If you’re an absolute beginner to photography and new to using a DSLR camera, you might find manual mode overwhelming. In the beginning, none of your pictures will come out as well as they would in automatic. However, you’re going to have to have patience and keep trying. If you persevere and keep questioning bad photos, keep trying to understand where you went wrong and where you went right, you will eventually understand what you’re doing. You’ll eventually develop a skill for using this tool we call a camera. You may not have thought of it as such, but it is. It’s a multi-faceted tool, with many possibilities, but it is a tool — a tool for creating art, for giving others a sense of what you see, what you felt when you were on the scene. A painter must know how to handle her paint brushes, how to mix her colors on her palette, how to put paint and brush to canvas in such a way as to elicit an emotional desired response or to portray the world in terms in which others can see. The artistry of photography uses different instruments than painting, but the goals are similar. And although the final photograph that is created may take only a fraction of a second to produce once the shutter is released, it still requires a great deal of effort, study, experience, and skill in preparation to make that fraction of a second count. One cannot develop such skills without getting involved as much as possible in the settings of the camera and related aspects. I find this to be most possible in manual mode.

Converting to Manual Mode

As I mentioned above, manually controlling your camera can be wearing in the beginning. I do have a useful tip for when you’re getting frustrated with manual mode: if you just can’t get a picture to come out correctly in manual mode, take the shot again in automatic mode. Then examine the settings from the resulting photograph — assuming the photo it produced was satisfactory. You may have to change the settings on your camera to show the details of the exposure settings and anything else relevant. Make note of the settings that the camera chose for you. Then switch back to manual mode and set your camera to the same settings as the photo created in automatic mode. Take the picture again and see if it looks the same. If you set everything the same and the conditions of your subject are the same, it should be a fairly identical photo. Now adjust one of the settings a little bit.

Setting the Mood

Look at this photo; look at this young woman. If you saw her normally, you might think differently from how you see her here. Here you can see her as I see her: a sweet and friendly person. A shot like this one, with this exposure — bright, white background and warms tones to the subject — probably wouldn’t have happened in an automatic mode. It happened, though, because of artistic choices I made.

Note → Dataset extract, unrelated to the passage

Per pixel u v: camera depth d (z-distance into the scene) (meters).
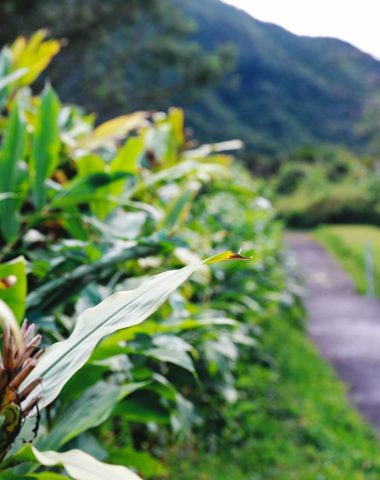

For example, increase or decrease the shutter speed, or change the aperture or something else. Change only one setting. Then take the picture again and see the results of your minor tweaking. Notice whether your adjustments improved the photo or made it worse. Try changing whatever setting you adjusted again — either more than before, or in the opposite direction (e.g., increase the exposure more or make it less than the shot taken in automatic mode). Again, play with only one setting at a time. Don’t do too much at once or you’ll confuse yourself and get frustrated again and then you’ll be back where you were. So, before adjusting another setting, put all of the manual settings back to the position that worked in automatic mode and take the photo again to make sure you’re back in an acceptable zone. Then adjust something else. Consider how each has an effect on the results and why. Think about books and articles you’ve read on photography and try to se how the situation you’re in relates to what you’ve read. After playing with various settings and observing how each setting effects a photograph, try combinations of adjustments. When you’re done, hopefully you’ll understand why you were having difficulty before you started experimenting and maybe your final shot will be better than the automated one. That will make you feel good about your progress if you can do that.

The Point

When struggling with manual mode, keep this in mind: a shot that’s difficult for you to take manually, but is easy to do when in automatic mode, is an opportunity for you to learn. To be a good photographer, you should be able to take better pictures than a person who knows nothing about cameras and just uses automatic settings. To do that, you need to know everything that the camera knows — or rather, what’s programmed into those automated settings. You need to be able to enter a scene, see something that you want to photograph and know how to set your camera not only to take the photograph that anyone can take, but to take the one that you see, that expresses what you see in the scene. So that later you can hand someone a photo and say, “There! That’s what I see. That’s what I see that I could not say and could not show you by any other method. Now, do you see the wonder that I see?” It is then that you are a photographer.